The repository's greatest strength—crowd-sourced, news-based documentation—is also its fundamental limitation. The dataset suffers from severe selection bias: only publicly reported incidents appear here, while victims who quietly relocate after attacks or never report to authorities remain invisible. Lopp himself acknowledges this in the README, noting the true number of attacks likely exceeds documented cases by an order of magnitude. Wealthy holders have strong incentives to keep attacks private, creating a survivorship bias toward dramatic, newsworthy incidents.

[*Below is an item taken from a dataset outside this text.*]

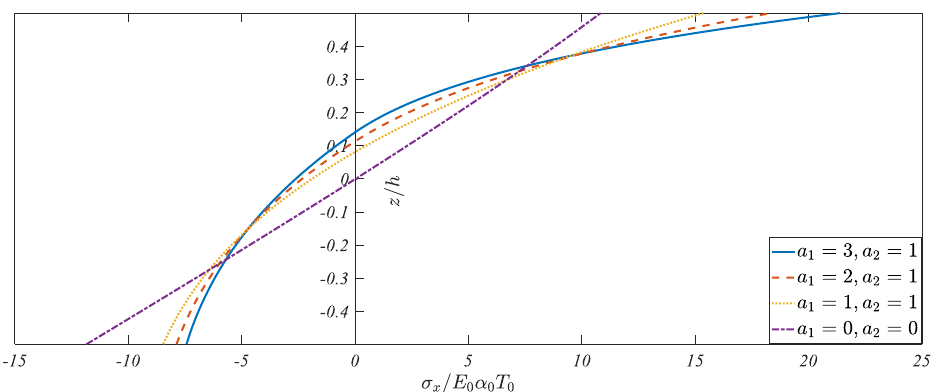
Figure 9. Thermal stresses when E + ( z ) > E − ( z ), in which c = 1, T ( z ) = T 0 e z/h and M/bh 2 = 2 E 0 α 0 T 0 .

Data quality varies wildly. Some entries include precise Bitcoin amounts and detailed attack narratives; others offer only "Unknown" losses and vague descriptions like "robbery." There's no standardized taxonomy for attack vectors—terms like "home invasion," "kidnapping," and "extortion" sometimes overlap. Geographic data is inconsistent (city-level vs. country-level granularity), and currency reporting mixes BTC amounts, USD equivalents at time of attack, and current valuations, making loss aggregation nearly impossible without extensive normalization. For researchers seeking statistical rigor, this dataset requires significant preprocessing and comes with large error bars. Additionally, the repository provides no verification methodology—it trusts news sources at face value, which may propagate inaccuracies or sensationalized reporting.

Verdict

Use if: You're developing custody solutions and need empirical threat models beyond "secure the private keys." Use if you hold significant cryptocurrency and need a reality check about operational security—this dataset will make you reconsider posting wealth signals on social media, attending public crypto meetups, or keeping holdings at your primary residence. Use if you're researching cryptocurrency-related crime patterns for academic or policy purposes and need a starting dataset (despite its limitations). Use if you're building security education materials and want real-world case studies demonstrating why opsec matters. Skip if: You're looking for technical security implementations, code libraries, or automated threat detection tools—this is raw intelligence data, not software. Skip if you need statistically rigorous, verified data for formal research; the dataset's selection bias and quality inconsistency make it unsuitable for most academic publications without substantial supplementary work. Skip if you're seeking comprehensive global coverage; English-language reporting bias means attacks in non-English-speaking regions are systematically underrepresented.